In July 1998, Schuler celebrated its 75th anniversary. Twelve
hundred people joined in the celebration but they found a Schuler
changed dramatically in the last year. In July 1997, the last
train hauled grain from the two remaining elevators and, one year
later, the sentinels marking the settlement in this vast prairie
were no more. Now the only indication from the highway of a
community a mile or so to the east is a green road sign.
The work of Schuler's early settlers seemed so transitory to us
when we returned last summer. Inevitably, we thought, the prairie
would claim back its own and the community established with such
pride would gradually disappear. The elevators are gone. The rail
line is gone. Only the school provides an anchor for the
community; and with the callousness of the economic restructuring
of the 1990s even the school might not survive.

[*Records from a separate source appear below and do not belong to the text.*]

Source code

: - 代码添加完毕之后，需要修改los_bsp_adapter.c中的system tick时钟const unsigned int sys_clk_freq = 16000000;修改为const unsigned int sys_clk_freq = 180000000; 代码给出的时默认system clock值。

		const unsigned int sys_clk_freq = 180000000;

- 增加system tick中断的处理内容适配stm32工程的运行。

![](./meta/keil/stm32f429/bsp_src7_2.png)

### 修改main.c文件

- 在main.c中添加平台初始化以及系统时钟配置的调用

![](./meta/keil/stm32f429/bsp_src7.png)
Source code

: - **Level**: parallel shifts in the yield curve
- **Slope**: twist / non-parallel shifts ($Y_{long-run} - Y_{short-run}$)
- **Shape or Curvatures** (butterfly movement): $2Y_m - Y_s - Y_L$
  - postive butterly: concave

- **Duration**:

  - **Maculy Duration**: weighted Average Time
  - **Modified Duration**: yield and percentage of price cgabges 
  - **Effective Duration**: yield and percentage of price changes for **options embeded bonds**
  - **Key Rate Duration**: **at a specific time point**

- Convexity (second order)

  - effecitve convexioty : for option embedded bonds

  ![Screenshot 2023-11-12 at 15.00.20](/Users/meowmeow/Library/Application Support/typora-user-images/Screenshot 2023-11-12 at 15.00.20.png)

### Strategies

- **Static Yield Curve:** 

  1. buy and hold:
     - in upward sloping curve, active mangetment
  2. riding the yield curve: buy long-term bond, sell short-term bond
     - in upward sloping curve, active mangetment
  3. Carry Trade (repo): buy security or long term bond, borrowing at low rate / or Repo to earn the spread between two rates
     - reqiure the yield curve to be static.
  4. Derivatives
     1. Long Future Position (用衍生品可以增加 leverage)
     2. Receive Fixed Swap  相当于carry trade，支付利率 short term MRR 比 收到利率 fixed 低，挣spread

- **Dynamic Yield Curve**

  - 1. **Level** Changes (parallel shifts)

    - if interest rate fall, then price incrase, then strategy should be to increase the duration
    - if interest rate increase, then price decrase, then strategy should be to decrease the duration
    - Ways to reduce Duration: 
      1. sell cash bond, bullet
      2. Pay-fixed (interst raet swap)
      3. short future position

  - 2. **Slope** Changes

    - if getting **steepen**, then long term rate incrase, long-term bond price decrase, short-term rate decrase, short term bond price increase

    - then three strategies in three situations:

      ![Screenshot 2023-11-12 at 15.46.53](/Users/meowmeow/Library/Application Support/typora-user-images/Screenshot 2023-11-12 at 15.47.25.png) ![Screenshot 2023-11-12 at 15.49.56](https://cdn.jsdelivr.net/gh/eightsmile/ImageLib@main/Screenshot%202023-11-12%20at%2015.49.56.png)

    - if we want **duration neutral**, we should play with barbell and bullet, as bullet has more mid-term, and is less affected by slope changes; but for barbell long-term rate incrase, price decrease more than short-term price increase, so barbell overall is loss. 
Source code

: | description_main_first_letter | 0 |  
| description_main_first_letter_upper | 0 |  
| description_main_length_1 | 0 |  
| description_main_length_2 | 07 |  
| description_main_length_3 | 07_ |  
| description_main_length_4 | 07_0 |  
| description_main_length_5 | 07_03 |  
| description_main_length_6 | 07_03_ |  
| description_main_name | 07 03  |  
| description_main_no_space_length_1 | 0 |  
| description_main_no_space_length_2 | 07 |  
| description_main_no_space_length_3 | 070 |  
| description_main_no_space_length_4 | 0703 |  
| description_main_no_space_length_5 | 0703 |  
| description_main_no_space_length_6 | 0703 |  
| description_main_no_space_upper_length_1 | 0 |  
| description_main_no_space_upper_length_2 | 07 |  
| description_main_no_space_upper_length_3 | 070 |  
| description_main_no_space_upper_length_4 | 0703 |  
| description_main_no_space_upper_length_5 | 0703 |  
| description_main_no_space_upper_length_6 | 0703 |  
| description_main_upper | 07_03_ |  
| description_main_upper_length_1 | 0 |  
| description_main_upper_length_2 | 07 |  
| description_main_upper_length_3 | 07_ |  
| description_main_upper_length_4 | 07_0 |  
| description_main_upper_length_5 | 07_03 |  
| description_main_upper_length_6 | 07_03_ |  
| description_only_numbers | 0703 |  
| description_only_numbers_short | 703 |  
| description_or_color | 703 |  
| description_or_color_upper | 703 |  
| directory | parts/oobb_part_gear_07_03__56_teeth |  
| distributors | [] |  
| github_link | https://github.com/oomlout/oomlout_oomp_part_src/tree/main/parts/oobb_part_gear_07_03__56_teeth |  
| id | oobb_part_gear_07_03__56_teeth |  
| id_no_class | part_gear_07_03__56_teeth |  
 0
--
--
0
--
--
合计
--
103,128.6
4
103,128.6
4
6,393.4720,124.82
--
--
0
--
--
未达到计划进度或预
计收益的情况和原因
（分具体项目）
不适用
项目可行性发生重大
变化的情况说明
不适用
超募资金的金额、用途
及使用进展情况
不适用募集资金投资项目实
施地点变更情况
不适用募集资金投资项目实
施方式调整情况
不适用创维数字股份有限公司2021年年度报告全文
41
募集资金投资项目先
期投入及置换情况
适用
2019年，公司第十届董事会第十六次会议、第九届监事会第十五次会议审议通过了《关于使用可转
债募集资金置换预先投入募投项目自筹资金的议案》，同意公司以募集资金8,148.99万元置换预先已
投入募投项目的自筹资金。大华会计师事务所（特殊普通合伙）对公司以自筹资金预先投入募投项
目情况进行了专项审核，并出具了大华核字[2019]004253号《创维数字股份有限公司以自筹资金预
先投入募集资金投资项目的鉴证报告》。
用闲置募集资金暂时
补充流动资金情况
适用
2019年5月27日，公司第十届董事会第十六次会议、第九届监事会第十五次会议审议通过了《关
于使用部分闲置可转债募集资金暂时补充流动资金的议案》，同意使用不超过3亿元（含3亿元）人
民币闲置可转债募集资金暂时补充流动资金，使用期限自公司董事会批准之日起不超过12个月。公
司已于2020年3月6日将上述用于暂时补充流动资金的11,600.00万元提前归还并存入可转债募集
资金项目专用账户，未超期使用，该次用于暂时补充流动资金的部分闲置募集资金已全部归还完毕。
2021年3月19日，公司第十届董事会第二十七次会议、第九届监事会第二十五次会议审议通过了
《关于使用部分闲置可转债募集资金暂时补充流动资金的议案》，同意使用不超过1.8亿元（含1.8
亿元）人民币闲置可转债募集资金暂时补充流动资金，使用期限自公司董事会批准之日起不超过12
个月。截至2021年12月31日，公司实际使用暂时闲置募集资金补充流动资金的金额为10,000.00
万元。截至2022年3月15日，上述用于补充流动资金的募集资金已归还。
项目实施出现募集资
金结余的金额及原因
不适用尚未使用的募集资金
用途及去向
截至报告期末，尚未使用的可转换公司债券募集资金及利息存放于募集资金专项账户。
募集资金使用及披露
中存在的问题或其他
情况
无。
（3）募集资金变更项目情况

We are not country people. We were raised in small towns in the
north of England. For two years in the mid sixties, we taught in a
community near Manchester, where as many people lived as in the
whole of Alberta. Yet now when we are asked where we're from, we
inevitably answer Schuler, Alberta, for 1966 was the year that we
became "Canadianized."
Schuler and the prairie were not at all what we had been led to
expect. We had been told that the prairie was dry and dirty, with
a movie-style, depression-like clapboard settlement on a hill with
wind and sage brush blowing constantly.
At the crest of a small rise on graveled Highway 41 in August
1966, the trip clock on our brand new maroon Chevrolet Bel Air
indicated that we were nearly there. To our right, we saw a
cluster of white houses with red and green roofs, four grain
elevators, and what resembled a blue lake. This could not possibly
be Schuler. But it was, and it was the beginning of our love of
the prairies that continues to this day.
We'd responded to an advertisement in The Times Educational
Supplement for teaching jobs with Medicine Hat School Division #4
and had been assigned to Schuler. We could not find the town in
any of the atlases in the school where we taught. None showed
anything in southeast Alberta but a black dot for Medicine Hat
with black, red, and blue lines passing through it, indicating a
railway, a road, and a river.
We had a Canadian colleague who had an aunt working as the
librarian at the Canadian military base at Ralston, about 20 miles
west of Medicine Hat on the Trans-Canada Highway. She got us a
description of the area around Schuler.